> [Problem description]:
Filter the entries beneath this task, copying only the lines that hold the word "clinical".

☆ ☆ ☆ ☆

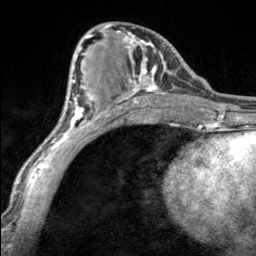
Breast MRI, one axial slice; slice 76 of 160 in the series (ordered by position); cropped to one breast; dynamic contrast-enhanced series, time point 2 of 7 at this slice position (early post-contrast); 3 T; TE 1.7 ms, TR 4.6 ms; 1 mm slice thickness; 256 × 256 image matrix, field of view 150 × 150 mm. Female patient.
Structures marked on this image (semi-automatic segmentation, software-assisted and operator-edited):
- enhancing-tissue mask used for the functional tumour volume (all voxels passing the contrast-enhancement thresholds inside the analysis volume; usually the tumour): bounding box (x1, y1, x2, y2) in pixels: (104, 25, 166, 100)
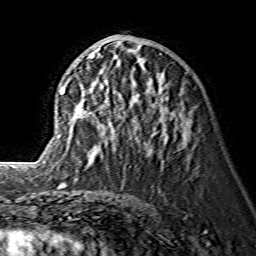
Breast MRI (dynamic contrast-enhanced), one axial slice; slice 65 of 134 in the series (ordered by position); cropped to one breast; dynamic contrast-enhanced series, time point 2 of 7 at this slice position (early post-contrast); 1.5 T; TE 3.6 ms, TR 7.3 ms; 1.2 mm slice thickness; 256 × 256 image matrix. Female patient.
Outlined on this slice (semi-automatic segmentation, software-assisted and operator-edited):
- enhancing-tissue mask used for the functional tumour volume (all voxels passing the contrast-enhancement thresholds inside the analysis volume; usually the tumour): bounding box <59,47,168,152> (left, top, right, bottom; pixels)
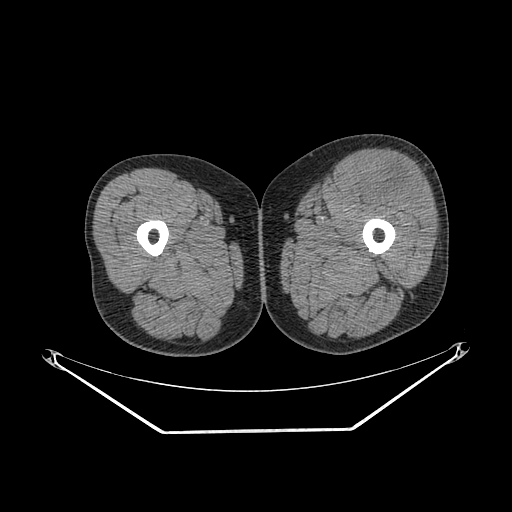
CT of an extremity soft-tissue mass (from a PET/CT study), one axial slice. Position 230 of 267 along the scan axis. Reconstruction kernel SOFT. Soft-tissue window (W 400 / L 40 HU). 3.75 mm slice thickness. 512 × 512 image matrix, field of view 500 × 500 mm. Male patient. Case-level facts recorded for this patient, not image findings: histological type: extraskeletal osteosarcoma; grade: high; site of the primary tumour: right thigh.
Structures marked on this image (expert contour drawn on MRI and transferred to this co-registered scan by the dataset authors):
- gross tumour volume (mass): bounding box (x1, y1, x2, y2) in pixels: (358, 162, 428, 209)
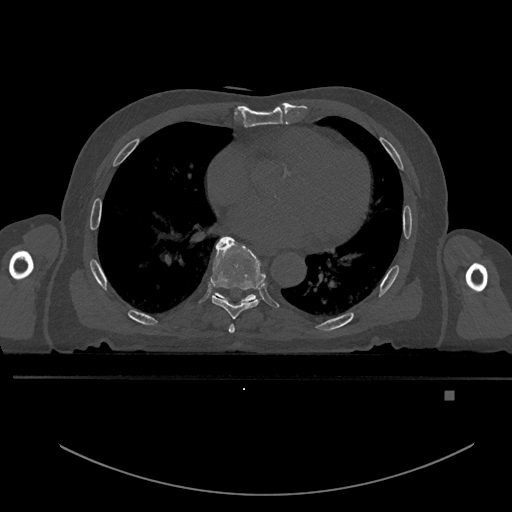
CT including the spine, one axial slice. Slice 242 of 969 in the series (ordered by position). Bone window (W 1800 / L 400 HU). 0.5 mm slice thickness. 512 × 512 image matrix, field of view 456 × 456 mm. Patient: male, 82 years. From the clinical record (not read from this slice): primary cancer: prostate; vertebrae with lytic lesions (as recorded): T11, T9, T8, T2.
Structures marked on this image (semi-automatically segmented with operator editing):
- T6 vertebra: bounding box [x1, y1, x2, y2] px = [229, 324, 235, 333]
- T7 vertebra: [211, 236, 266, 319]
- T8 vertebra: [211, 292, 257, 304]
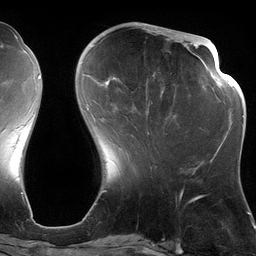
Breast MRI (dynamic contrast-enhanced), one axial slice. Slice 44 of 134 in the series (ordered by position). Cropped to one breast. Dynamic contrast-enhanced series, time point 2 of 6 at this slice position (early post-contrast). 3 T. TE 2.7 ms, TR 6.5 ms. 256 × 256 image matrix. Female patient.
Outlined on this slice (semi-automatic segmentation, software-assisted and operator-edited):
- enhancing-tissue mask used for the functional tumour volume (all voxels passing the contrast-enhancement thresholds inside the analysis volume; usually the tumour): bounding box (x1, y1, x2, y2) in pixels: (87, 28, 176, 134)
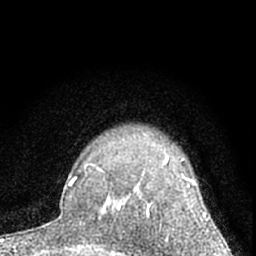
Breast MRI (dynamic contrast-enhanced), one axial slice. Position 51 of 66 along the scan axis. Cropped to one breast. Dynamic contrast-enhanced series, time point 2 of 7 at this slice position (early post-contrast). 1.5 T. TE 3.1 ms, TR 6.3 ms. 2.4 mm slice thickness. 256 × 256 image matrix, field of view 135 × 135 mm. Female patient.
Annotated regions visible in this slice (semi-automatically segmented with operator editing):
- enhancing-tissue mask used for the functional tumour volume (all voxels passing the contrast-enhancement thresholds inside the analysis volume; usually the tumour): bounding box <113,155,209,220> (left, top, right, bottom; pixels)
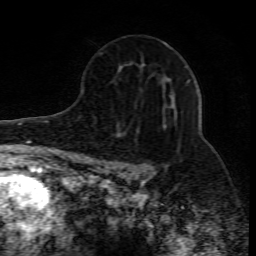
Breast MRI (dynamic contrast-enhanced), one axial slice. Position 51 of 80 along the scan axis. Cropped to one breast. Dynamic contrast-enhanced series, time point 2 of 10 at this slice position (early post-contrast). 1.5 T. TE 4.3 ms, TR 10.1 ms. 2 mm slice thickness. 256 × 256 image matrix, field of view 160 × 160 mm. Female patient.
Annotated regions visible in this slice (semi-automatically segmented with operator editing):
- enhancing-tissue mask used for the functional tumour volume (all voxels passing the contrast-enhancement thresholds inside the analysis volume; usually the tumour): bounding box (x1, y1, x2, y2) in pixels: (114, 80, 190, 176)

☆ ☆ ☆ ☆

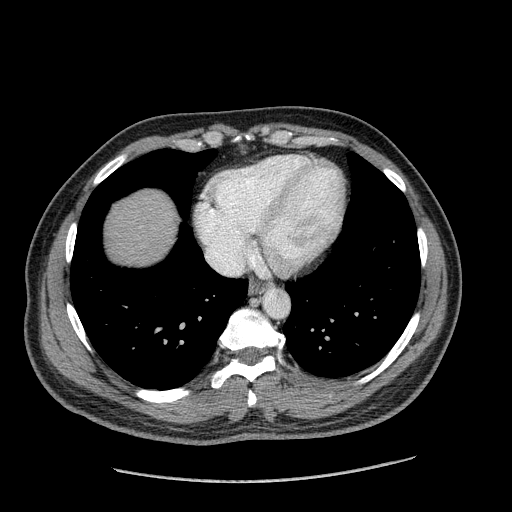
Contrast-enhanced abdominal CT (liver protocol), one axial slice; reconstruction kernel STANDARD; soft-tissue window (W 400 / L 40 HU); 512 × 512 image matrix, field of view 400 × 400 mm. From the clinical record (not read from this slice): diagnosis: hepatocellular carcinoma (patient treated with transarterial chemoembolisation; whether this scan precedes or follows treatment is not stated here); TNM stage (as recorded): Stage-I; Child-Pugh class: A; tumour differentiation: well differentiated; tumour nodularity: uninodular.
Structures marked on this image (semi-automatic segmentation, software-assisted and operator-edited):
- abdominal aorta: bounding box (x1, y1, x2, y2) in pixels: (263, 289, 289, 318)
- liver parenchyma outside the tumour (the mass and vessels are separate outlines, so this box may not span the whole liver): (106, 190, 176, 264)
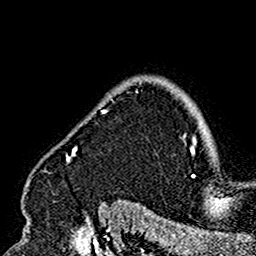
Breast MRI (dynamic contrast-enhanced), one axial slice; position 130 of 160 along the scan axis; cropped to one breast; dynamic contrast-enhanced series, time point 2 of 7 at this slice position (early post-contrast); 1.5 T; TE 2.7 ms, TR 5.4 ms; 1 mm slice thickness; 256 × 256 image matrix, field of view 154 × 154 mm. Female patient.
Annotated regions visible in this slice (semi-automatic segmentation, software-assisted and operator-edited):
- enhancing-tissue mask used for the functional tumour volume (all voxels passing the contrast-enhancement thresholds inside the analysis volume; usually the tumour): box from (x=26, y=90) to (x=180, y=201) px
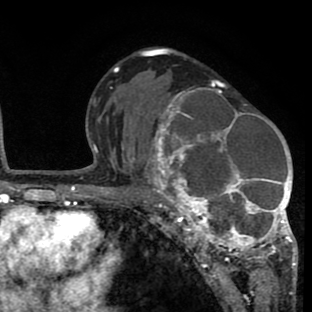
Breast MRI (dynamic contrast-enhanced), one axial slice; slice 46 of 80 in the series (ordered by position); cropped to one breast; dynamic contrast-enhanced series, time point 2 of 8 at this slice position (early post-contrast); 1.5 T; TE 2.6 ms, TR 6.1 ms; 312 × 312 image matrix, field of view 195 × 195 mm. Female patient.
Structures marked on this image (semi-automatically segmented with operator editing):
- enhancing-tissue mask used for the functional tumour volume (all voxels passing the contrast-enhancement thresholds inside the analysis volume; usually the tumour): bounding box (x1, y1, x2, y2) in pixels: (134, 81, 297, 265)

☆ ☆ ☆ ☆

> [Result for this exercise]:
CT including the spine, one axial slice. Slice 242 of 969 in the series (ordered by position). Bone window (W 1800 / L 400 HU). 0.5 mm slice thickness. 512 × 512 image matrix, field of view 456 × 456 mm. Patient: male, 82 years. From the clinical record (not read from this slice): primary cancer: prostate; vertebrae with lytic lesions (as recorded): T11, T9, T8, T2.
Contrast-enhanced abdominal CT (liver protocol), one axial slice; reconstruction kernel STANDARD; soft-tissue window (W 400 / L 40 HU); 512 × 512 image matrix, field of view 400 × 400 mm. From the clinical record (not read from this slice): diagnosis: hepatocellular carcinoma (patient treated with transarterial chemoembolisation; whether this scan precedes or follows treatment is not stated here); TNM stage (as recorded): Stage-I; Child-Pugh class: A; tumour differentiation: well differentiated; tumour nodularity: uninodular.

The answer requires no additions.